Class I railroads have reduced their workforce significantly in recent years and now face a labor shortage. The lack of available labor is the primary factor behind the ongoing rail service problems impacting grain and other shippers.
In Argentina, corn planting is slowest in 10 years due to hot temperatures, according to the Rosario Grains Exchange, or BCR.
With only two weeks left to conclude the early corn planting window, corn planting in Argentina stood at 16.4% of the total forecast area of 7.5 million hectares for MY 2022-23 (March-February) as of Oct. 12 compared with 23.2% a year ago, according to the Buenos Aires Grains Exchange data.
After another week without adequate rains, a part of the initially planned early corn crop fields could be left out of the current production cycle, BAGE said in the report.

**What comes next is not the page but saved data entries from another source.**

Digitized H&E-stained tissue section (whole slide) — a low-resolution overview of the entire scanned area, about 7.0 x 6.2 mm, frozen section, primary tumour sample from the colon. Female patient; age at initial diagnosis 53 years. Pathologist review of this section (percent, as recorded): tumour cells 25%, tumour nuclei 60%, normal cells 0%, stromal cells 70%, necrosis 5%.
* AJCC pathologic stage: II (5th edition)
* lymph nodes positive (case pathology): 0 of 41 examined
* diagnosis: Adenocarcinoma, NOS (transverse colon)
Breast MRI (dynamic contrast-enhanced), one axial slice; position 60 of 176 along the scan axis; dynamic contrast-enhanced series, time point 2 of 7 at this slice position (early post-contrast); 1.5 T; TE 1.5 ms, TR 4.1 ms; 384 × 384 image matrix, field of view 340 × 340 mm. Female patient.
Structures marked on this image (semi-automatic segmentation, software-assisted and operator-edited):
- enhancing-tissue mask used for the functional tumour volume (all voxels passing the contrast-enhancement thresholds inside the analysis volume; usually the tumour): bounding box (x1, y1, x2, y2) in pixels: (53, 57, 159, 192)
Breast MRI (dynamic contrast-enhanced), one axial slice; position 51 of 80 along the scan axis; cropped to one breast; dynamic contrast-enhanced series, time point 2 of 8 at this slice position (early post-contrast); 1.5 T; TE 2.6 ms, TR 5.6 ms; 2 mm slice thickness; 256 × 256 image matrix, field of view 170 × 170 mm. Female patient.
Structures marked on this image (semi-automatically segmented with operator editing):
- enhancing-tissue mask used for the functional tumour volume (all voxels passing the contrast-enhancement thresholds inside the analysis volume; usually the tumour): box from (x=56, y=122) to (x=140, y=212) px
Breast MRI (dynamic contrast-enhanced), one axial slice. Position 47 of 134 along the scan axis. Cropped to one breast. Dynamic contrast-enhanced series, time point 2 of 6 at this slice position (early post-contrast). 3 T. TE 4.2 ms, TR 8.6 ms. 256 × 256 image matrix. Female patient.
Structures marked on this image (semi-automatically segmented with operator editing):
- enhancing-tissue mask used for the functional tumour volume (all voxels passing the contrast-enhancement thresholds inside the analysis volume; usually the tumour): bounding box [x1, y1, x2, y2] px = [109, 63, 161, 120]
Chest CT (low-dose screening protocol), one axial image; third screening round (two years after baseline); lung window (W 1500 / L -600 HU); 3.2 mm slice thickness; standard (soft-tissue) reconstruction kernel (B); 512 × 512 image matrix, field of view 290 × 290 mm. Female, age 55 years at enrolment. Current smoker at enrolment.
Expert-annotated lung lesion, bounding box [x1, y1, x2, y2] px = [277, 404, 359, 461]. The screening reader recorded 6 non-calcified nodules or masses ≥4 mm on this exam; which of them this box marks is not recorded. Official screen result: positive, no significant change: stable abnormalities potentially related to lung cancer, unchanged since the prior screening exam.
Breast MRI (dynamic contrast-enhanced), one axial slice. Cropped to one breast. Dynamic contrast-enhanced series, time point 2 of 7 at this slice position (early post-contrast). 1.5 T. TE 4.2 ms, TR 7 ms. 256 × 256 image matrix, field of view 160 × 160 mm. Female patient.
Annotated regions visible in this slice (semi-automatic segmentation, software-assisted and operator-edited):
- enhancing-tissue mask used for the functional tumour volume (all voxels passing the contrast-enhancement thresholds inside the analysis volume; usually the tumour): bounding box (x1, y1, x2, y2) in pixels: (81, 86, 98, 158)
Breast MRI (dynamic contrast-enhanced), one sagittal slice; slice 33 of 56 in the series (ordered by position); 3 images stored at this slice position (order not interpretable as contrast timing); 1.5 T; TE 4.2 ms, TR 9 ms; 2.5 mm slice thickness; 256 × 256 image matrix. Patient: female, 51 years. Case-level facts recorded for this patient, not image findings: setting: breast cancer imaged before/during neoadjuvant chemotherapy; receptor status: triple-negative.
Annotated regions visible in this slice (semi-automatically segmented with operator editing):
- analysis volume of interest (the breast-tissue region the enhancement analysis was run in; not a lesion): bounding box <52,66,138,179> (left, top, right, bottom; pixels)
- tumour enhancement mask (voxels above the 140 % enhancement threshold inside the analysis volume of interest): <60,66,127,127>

China is also geared up to start importing Brazilian corn due to the lack of exports from Ukraine.
The inverted feed wheat to corn spread may lead feed buyers to switch from corn to feed wheat.
Australia’s wheat harvest has just started and the country is expecting another bumper crop though protein quality is expected to be compromised by the higher than average rainfalls particularly in the south and eastern regions.
The market is expecting higher volumes of lower quality wheat which will need to find homes in the animal feed industry.
Logistics may pose a challenge as January shipping slots for Australian exports are limited which would elevate prices, sources said.
Feed wheat cargoes for February shipment onwards were already heard moving to higher ground at around $360/mt CFR Oct. 14 following the flurry of trades.